With living cyborg discharge comes a growing concern - if these cyborgs are mutating from weak-willed humans and if these converted pod folk duplicate themselves, how will we get rid of them?
I’m not sure we can. Like cancer, they will continue to spread and duplicate themselves until they’ve contaminated the world in their image. If we look at our contemporary lexicon, the evidence of cyborg infiltration is so rampant it’s easily overlooked as normality. In twenty years acronyms will replace complete sentences. The entire world’s population will walk around saying, “OMG,” “LOL” and “TLDR” anytime someone addresses them with, more likely than not, a different set of acronyms. Eventually, the meanings of words will be lost and the value of noise emitting from a cyborg’s slacked orifice will be measured by it’s individual letters. AAFA - figure it out. Or don’t. Who cares? You can just Google it.

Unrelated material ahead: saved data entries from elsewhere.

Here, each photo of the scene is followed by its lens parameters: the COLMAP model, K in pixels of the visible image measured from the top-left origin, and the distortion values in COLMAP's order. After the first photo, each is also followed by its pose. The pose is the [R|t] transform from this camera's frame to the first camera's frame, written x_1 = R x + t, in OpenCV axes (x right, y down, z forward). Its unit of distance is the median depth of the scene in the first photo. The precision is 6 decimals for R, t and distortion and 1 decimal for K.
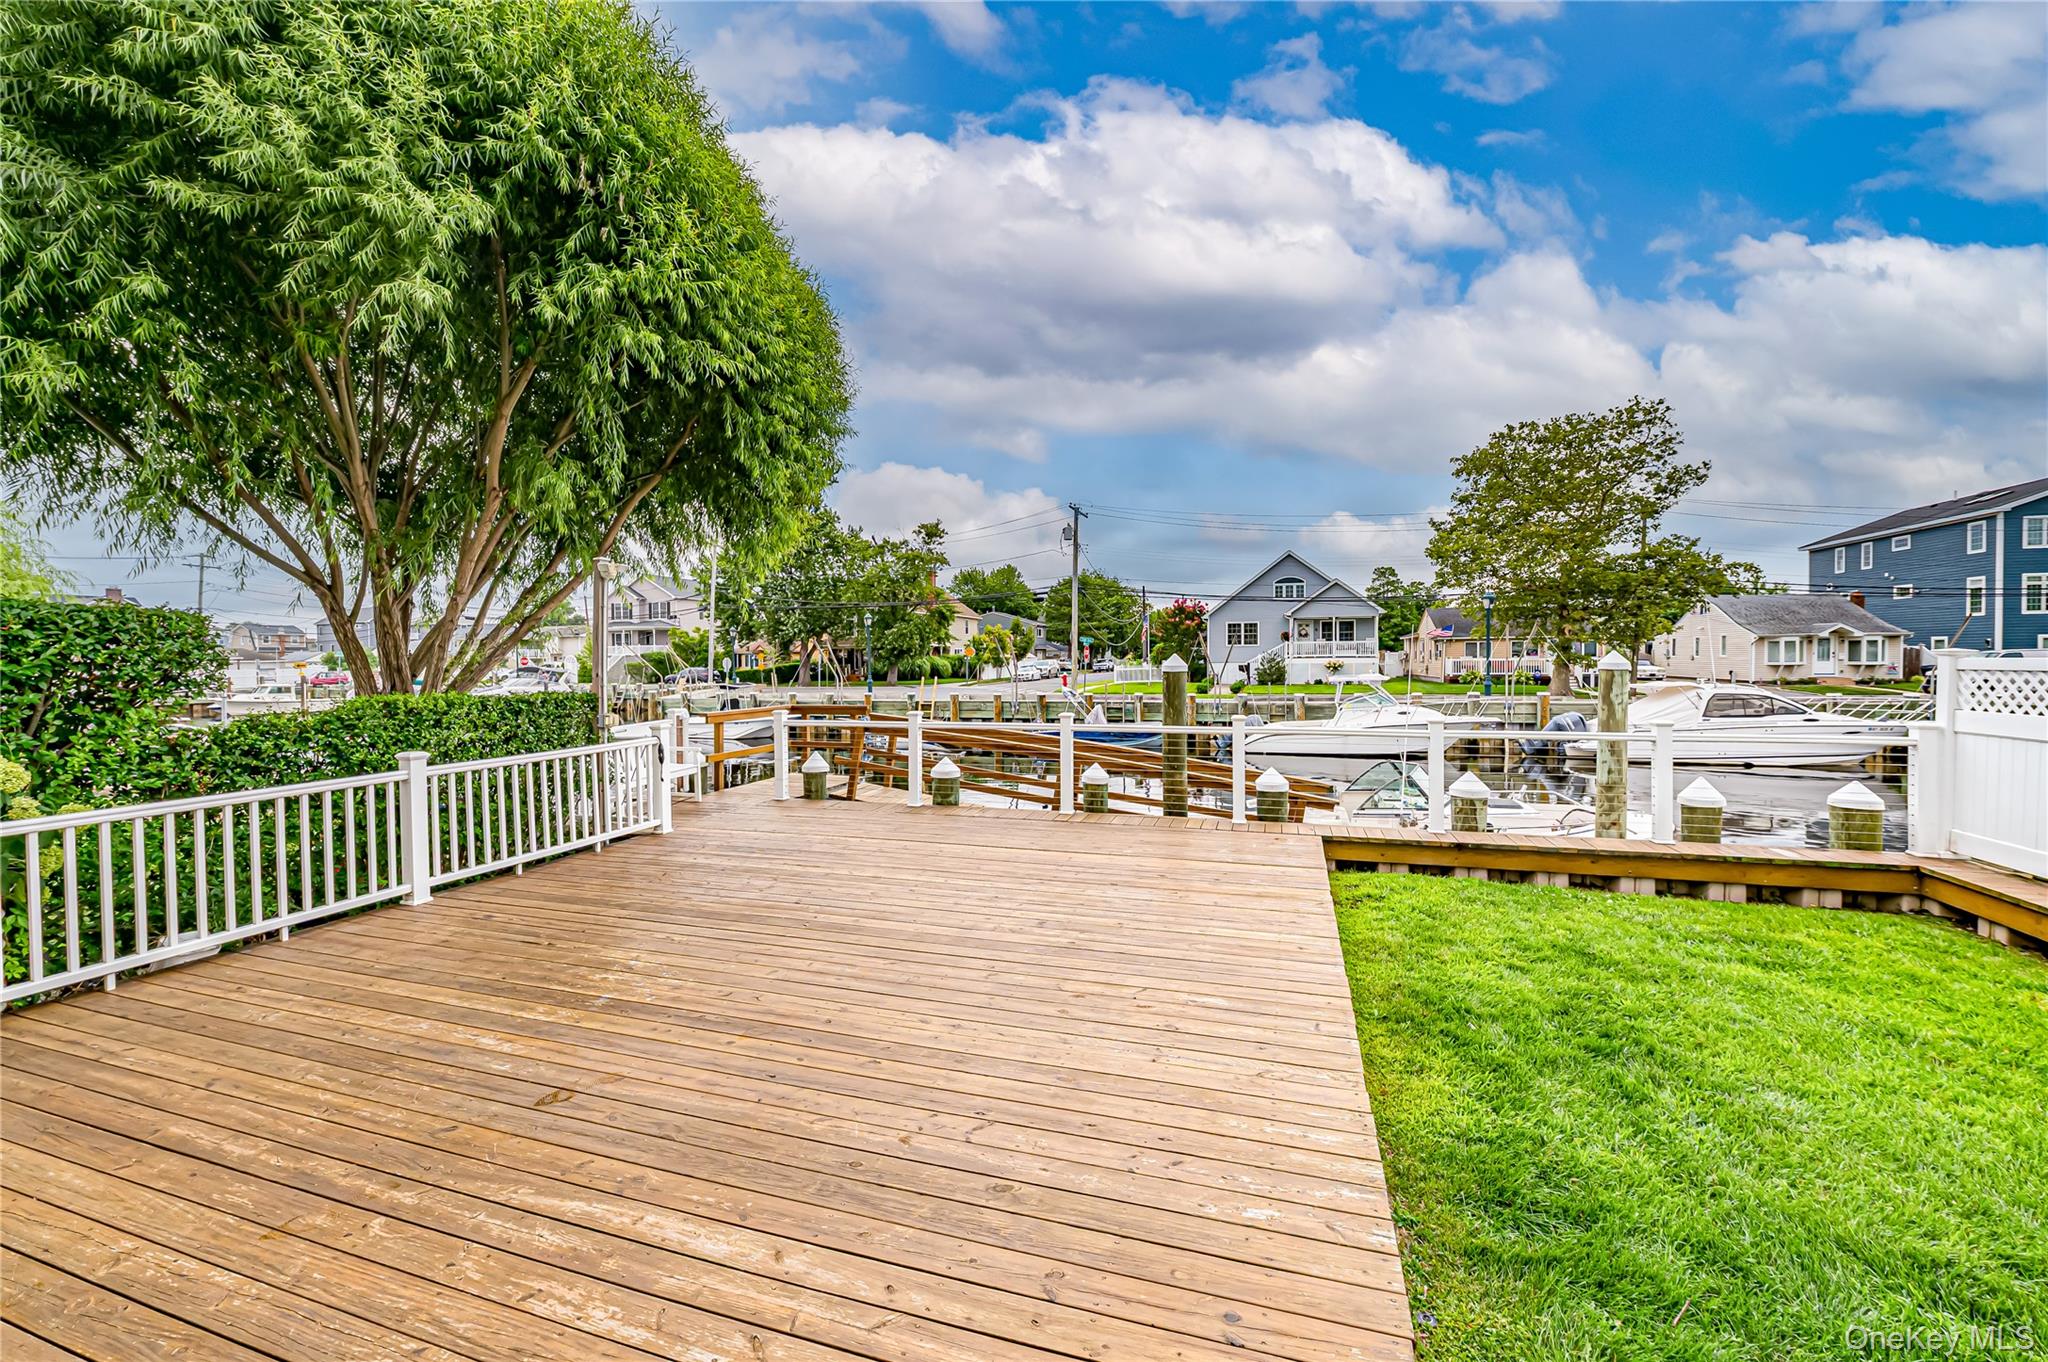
lens RADIAL K [[800.5, 0, 1035.9], [0, 800.5, 670.0], [0, 0, 1]] dist [0.002463, -0.000441]
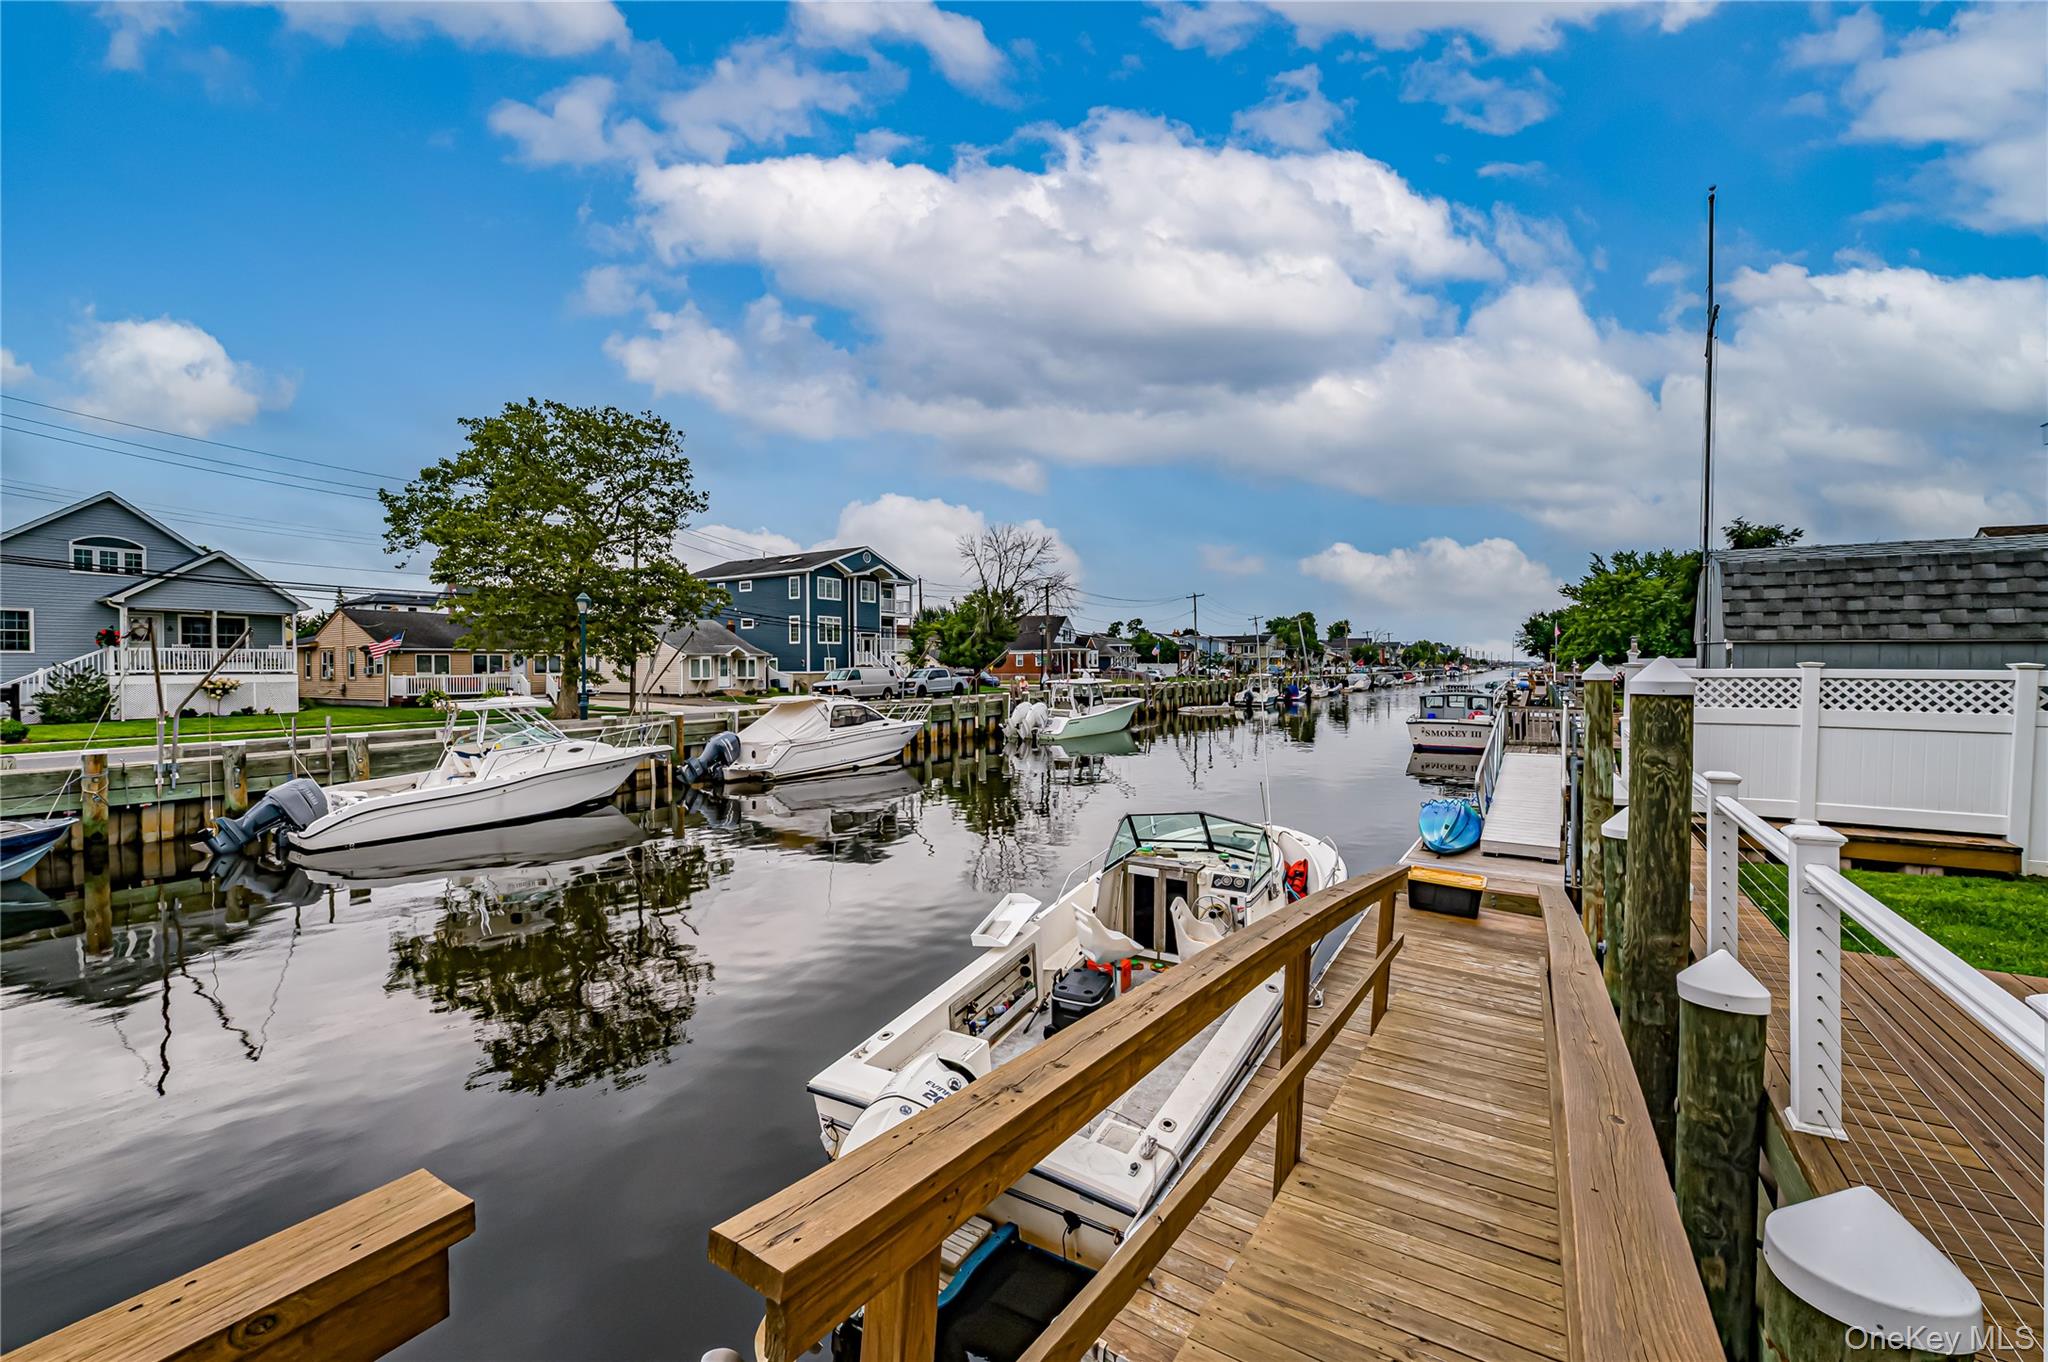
lens RADIAL K [[800.5, 0, 970.5], [0, 800.5, 674.6], [0, 0, 1]] dist [0.002463, -0.000441]
pose [[0.293047, -0.001085, 0.956097, -0.077589], [0.017047, 0.999846, -0.004090, -0.002818], [-0.955946, 0.017497, 0.293021, 0.296890]]
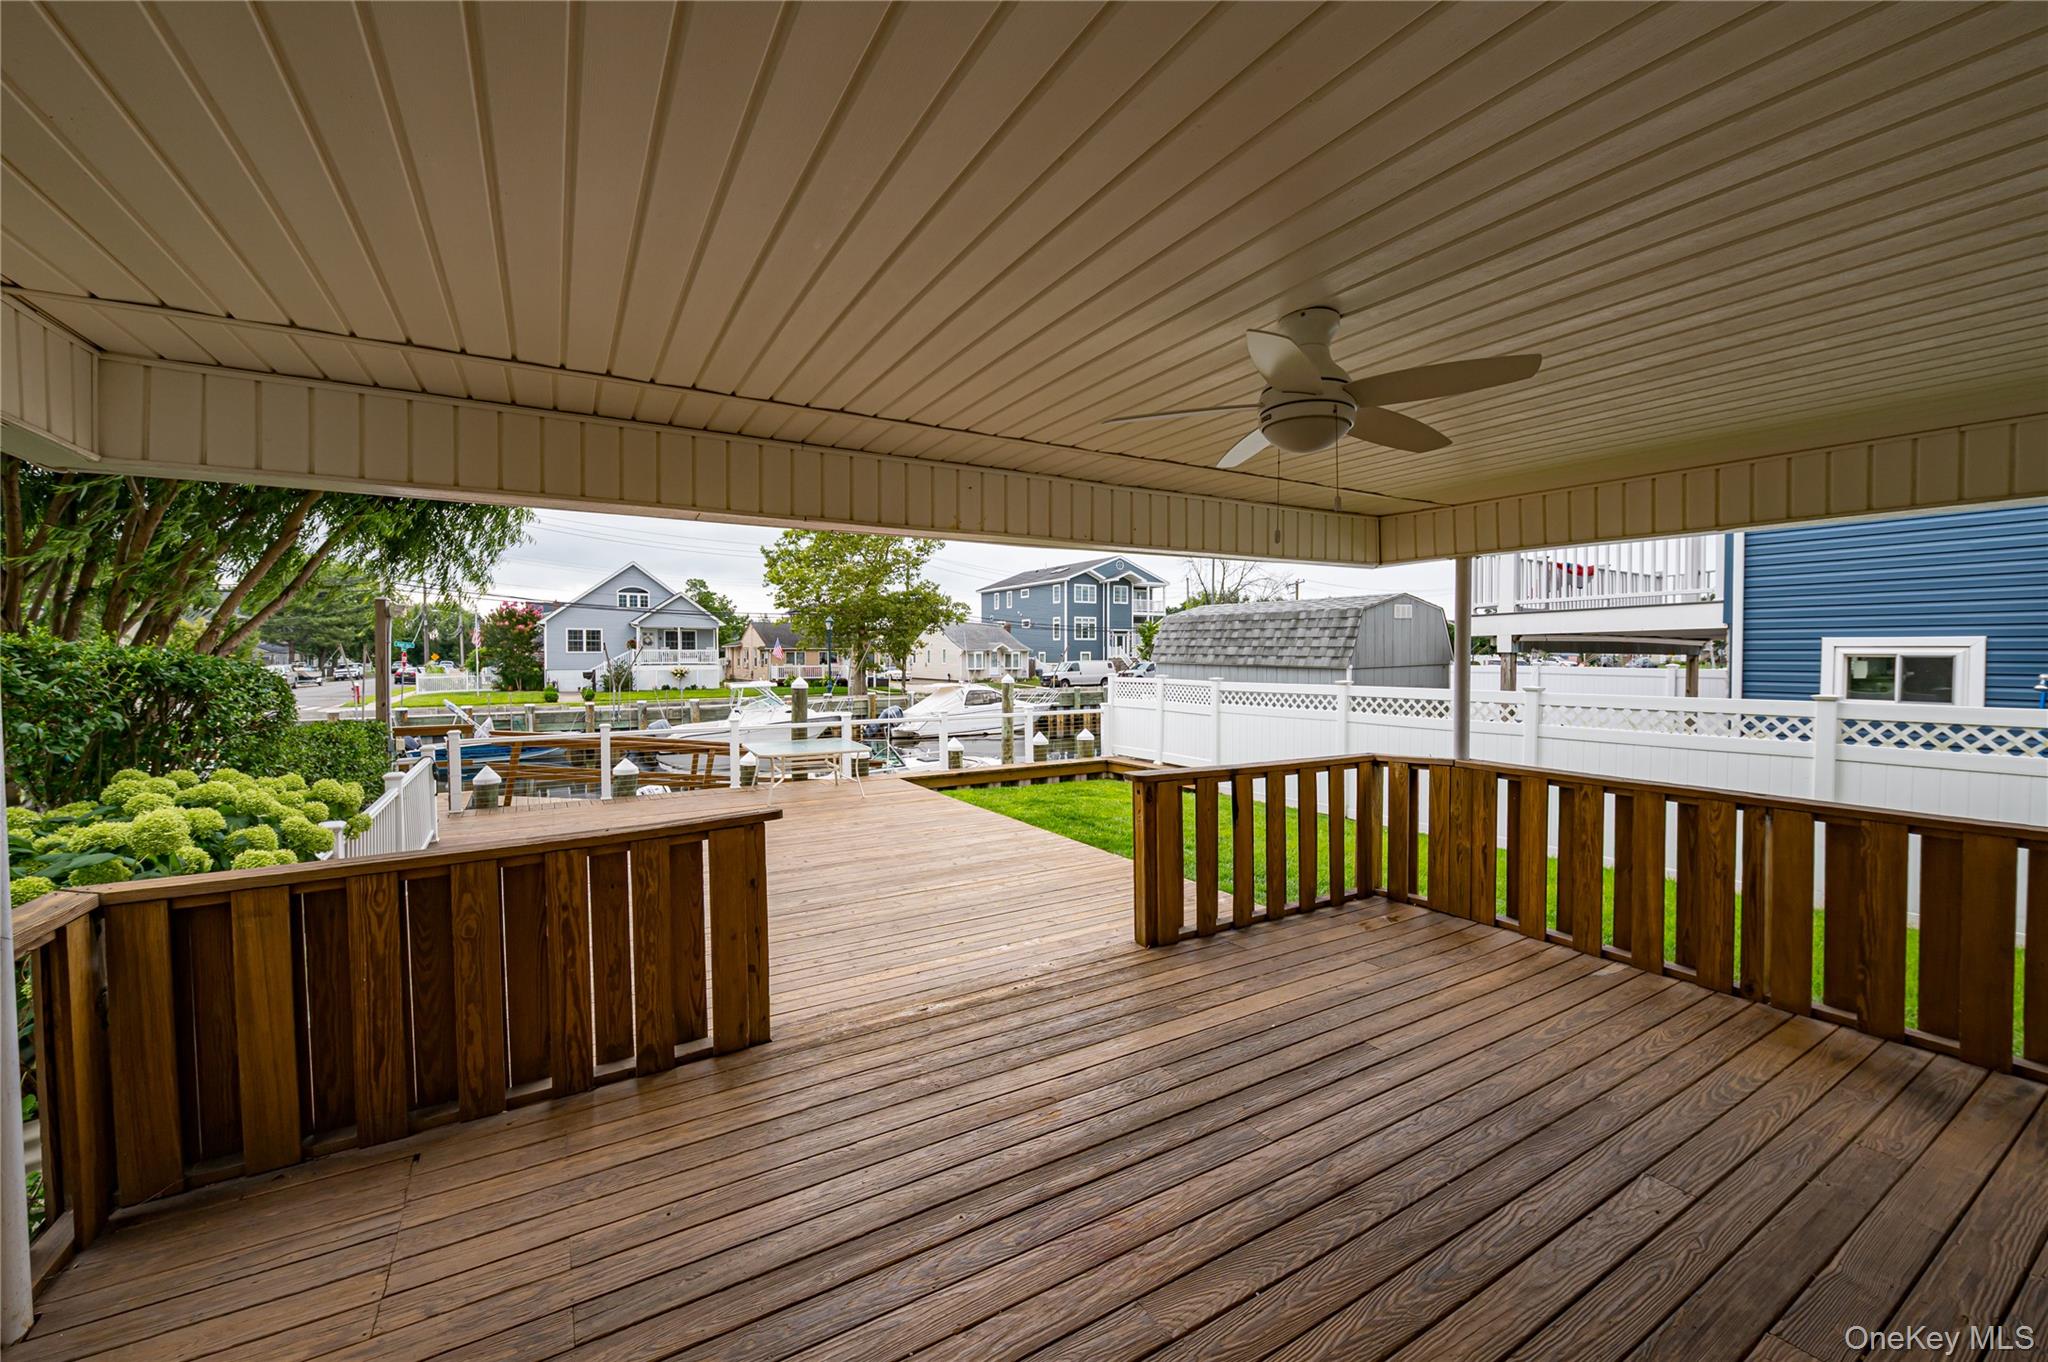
lens RADIAL K [[800.5, 0, 998.8], [0, 800.5, 682.3], [0, 0, 1]] dist [0.002463, -0.000441]
pose [[0.684258, -0.017962, 0.729019, -0.154696], [0.009449, 0.999831, 0.015765, -0.006349], [-0.729179, -0.003899, 0.684312, -0.075449]]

This brings us to the primary religion of the cyborgs. The Great God Google lords over it’s dependent followers with the fervor of a hormonally imbalanced rapist in heat. When cyborgs argue, a mantra is chanted through the halls - “Google it.” “Google it” has become a hymn for cyborgs incapable of analytical thought or objective research. The fact that a web search, even with specified terms, will retrieve mountains of pages that are contradictory to one another, factually incorrect and sorted by pages intentionally loaded with popular keywords is of no concern to the faithful. Wikipedia is the prophet of user-submitted bias, wandering earth in the form of an encyclopedic research tool birthed to enrich our lives. As the first link, it was chosen by the heavenly father to change our lives using hit and miss data mingled with easily digestible factoids. Cyborgs can all breathe with ease. They can now act like they know everything without having to think about anything. Of course, if the desire ever came to think about something, they could always Google it and learn how to think, assuming the page they click and skim wasn’t created by a false prophet who delights in finagling dullards with misinformation.
Unfortunately, the cyborgs appear to be the wave of the future...the horrible, ugly, mentally obtuse future. There is no avoiding it. Luckily, we can make our own lives better by making the life of cyborgs intolerable. When they’re not looking, glue their phone to a public toilet. Your heart will flood with joy as the cyborg looks up to the sky, crying “Why Google? Why!?” We can get hours of entertainment by uploading false information into their collective mind and watching as they go around parroting these “facts” to one another. Like any insect swarm, if extermination is no longer possible, using them as tools for entertainment may be the salvation of unmechanized humans. If we can put ants in farms and tip cows in they’re sleep, why can’t we put cyborgs in glass cages or play cyborg dominos when they’re waiting in line for the brand new, life-changing, mildly updated phone that comes out every year? After all, the Great God Google did put them here for our amusement. If their god didn’t want them to be taken advantage of, why would it create brainless, finger-tapping imbeciles in the first place?